I’m the Digital Humanities Librarian at the University of Miami.

My primary digital scholarship interests are:

  • Developing curriculum for graduate students, staff, and faculty to learn about digital humanities/digital scholarship (aka DH & DS). The curriculum that I co-founded, Demystifying Digital Humanities is ongoing at the University of Washington and at the Sherman Centre for Digital Scholarship, where I was a CLIR-DLF Postdoctoral Fellow, and you can see my recent slidesets at Slideshare.
  • Digital scholarship service infrastructure: what’s needed in order to make things (programs, classes, centres, etc.) successful — and how to improve things that aren’t working quite as intended.
  • Linked open data, aka semantic web, aka RDF: the platform that I’m using to build my own digital humanities project, Visible Prices — a database of price information from literary and historical sources.
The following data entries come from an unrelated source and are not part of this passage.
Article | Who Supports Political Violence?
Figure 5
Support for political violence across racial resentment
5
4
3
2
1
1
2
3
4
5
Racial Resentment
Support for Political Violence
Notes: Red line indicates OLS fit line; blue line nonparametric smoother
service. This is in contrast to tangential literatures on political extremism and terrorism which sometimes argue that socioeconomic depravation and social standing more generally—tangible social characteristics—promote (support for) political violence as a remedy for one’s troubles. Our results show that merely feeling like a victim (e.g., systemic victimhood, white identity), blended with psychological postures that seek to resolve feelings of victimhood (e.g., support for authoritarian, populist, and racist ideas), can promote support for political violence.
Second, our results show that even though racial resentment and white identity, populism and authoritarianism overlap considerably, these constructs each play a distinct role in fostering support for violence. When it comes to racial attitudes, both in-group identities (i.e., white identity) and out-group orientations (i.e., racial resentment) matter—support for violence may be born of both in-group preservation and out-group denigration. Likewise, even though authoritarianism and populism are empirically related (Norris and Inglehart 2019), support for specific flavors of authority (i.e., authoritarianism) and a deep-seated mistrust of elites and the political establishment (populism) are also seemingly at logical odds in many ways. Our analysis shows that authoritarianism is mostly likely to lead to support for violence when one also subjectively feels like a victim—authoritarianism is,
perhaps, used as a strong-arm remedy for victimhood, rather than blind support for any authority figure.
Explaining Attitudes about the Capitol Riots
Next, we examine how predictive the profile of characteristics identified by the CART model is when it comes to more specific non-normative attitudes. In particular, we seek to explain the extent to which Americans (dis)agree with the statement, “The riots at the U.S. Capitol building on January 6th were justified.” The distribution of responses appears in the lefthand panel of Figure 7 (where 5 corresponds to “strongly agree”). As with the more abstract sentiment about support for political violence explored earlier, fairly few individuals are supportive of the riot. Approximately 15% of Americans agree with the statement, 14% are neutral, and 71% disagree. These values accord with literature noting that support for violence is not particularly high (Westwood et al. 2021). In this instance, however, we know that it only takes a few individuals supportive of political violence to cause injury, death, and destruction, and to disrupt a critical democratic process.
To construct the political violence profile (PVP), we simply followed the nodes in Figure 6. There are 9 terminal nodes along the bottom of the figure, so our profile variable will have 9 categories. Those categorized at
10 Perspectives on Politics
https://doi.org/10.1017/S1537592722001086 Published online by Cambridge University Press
I also help people work with a number of different tools/platforms (including Omeka, MIT’s Simile, Google Fusion tables, Prism, Digress.it, Scalar, Gephi, WordPress, and Twitter) for various projects: research, teaching, and for developing their own DH research identity.

In June 2014, I finished my Ph.D. at the University of Washington, in the Department of English and Textual Studies program. My dissertation research focused on the intersection of literature and economic thought in 18th and 19th century Britain. It’s adjacent to my Visible Prices project, and more traditional, rather than DH, but turning it into a book will almost certainly require me to use some DH tools, and I expect to write about that publicly as I do it.

At this site, you’ll find my public writings about my research; information and handouts related to teaching literature and composition; samples of my graphic design work; and occasional notes on how working with technology enhances or presents obstacles for my ongoing projects.